Every Monday Morning at 8:15am, join me on my Facebook page as I sit down with a local lender, and do a live interview and talk about a Mortgage Tip that may help YOU with your next Real Estate Purchase.
This morning I sat down with Mark Waterman from Great Western Bank. Listen in, as Mark gives a brief explanation of bridge loans and how they can be beneficial to a homeowner who's looking to move. You can reach him at 605.627.0602 or Mark.Waterman@GreatWesternBank.com His office is located at 1302 6th St., Brookings SD 57006 or on the web at www.GreatWesternBank.com
- Oh yeah.
- Hey, good morning everybody. Shane here from the Brookings Home Team powered by Century 21. 8:15 again, Monday morning, a little chilly Monday morning. Hopefully it warms up here a little bit. We had some great weather last week for a little while. But it is 8:15, meaning that it's a Monday morning mortgage tip. And this morning this lucky guy here, Mark from Great Western has joined us to talk about today's tips. So what do you got for us today Mark?
- Well, I know we kinda discussed some things over the weekend and some possibilities of what I could talk about and to be completely honest, I forgot about it this morning so, wasn't prepared at all, and I don't really have much to talk about. Just kidding, April fools!
- April fools!
- What I did wanna talk about was bridge loans and kinda the pros and cons I guess. So with the bridge loan, you have, it's most common when you have a property that you already own and you want to buy a different property without making it contingent upon selling your existing home. So, the bridge loan can be a tool to give you money for the down payment on the new property. Okay? Generally in order to qualify though, it is a little more strict. You do have to have fairly substantial amount of equity in your current property. And then you have to be able to qualify with debt to income. Generally you have to have a higher credit score because potentially it could be a riskier type of loan. Getting people to qualify can be a challenge at times. It's not for everybody 'cause essentially what happens is, you have your first mortgage payment and then you have the bridge loan that you could be paying interest only on. Generally it's a six month loan. It can be extended if during the time you have an inside purchase agreement on your first house that you currently own.
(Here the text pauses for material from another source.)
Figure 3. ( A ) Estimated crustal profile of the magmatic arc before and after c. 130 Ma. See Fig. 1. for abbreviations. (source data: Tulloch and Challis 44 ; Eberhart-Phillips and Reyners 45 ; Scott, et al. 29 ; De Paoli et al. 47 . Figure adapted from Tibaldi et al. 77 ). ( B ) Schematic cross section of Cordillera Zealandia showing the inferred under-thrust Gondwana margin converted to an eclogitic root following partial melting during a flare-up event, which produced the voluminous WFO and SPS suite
But then you could potentially be making mortgage payments on the house that you buy as well. So not for everybody. It is a little bit riskier. Shane probably could give you a lot more information and make you feel more comfortable about selling your first mortgage. I mean that is obviously our priority as well during the transaction. But it gives you flexibility to be able to buy. To buy your new home without having to close on the same date and having to rush. Or maybe a house came up and you completely weren't even, it wasn't even on your radar to sell your existing home but you didn't want to miss out on this opportunity. Or you wanna make your offer even stronger by removing that contingency. So it is an option. It's not for everybody. Like I said, it's higher requirements for qualifying but if you have any questions about it, give me a call and we can run through the scenario and your specific scenario that you have. And again, you the Brookings market is for the most part, I think moving fairly well but, you know, it would still be something that we'd consult with Shane to make sure that he's comfortable on moving your existing home as well.
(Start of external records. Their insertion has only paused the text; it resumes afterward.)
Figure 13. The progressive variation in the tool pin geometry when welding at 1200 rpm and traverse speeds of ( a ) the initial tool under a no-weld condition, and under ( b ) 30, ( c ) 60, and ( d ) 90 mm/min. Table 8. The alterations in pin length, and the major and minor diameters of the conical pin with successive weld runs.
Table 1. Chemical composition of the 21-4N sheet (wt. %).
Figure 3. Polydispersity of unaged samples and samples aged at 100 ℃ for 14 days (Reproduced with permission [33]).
- Yeah no, good information. I've had it come up a couple different times and I thought it was a good time to talk about it as we get into Spring and you do see homes come on and people aren't quite ready to sell theirs but they sometimes need to make it contingent upon the buying of another one. The bridge loan is a good resource or a good option to maybe have a temporary fix for that where we know your home will probably sell and you can get into the other home as well.
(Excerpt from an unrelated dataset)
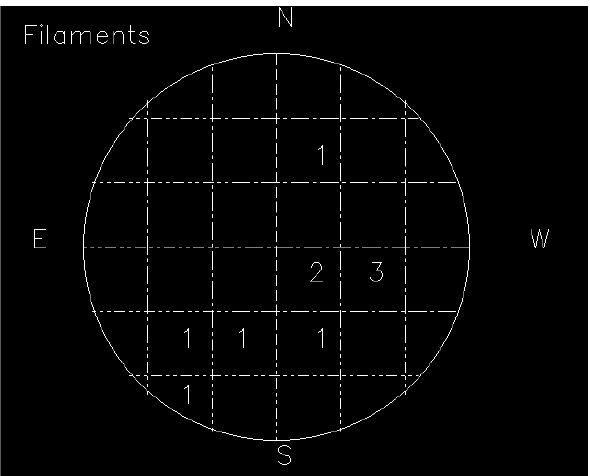
Fig. 10. Positions on the disk of the solar sources of the CMEs selected in Table 1 (column 7) in the case of association with fila- ments. Lines are drawn every 30 ◦ and numbers of cases in each box are indicated.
- It helps with offers too. It makes your offer look a little cleaner. If you can make it not contingent upon the sale of your house. And to be honest, you can get a little more negotiating power that way too, if you don't have to make it contingent upon upon selling your house. So good information Mark and like he said, there's a lot more detail to it, we just wanted to touch a little bit on the tip of the iceberg of that. So just to give you another option. Something else to think about if you're thinking about selling your home and want to buy another one. Get in touch with Mark here at Great Western. As always, his information's on the top, on the bottom, on the sides, wherever your device allows you to see that. Feel free to tag and share this with anybody else you feel would be interested in this video as well. And don't forget, we're on Podcasts now so, follow us on our Podcast with Google, Spotify, I know there's five or six different platforms we're on. So be sure to check that out too if you can't watch it here. All right, thanks Mark.
- Yeah, you bet. Thank you and hopefully nobody pulls an April fools prank on you today.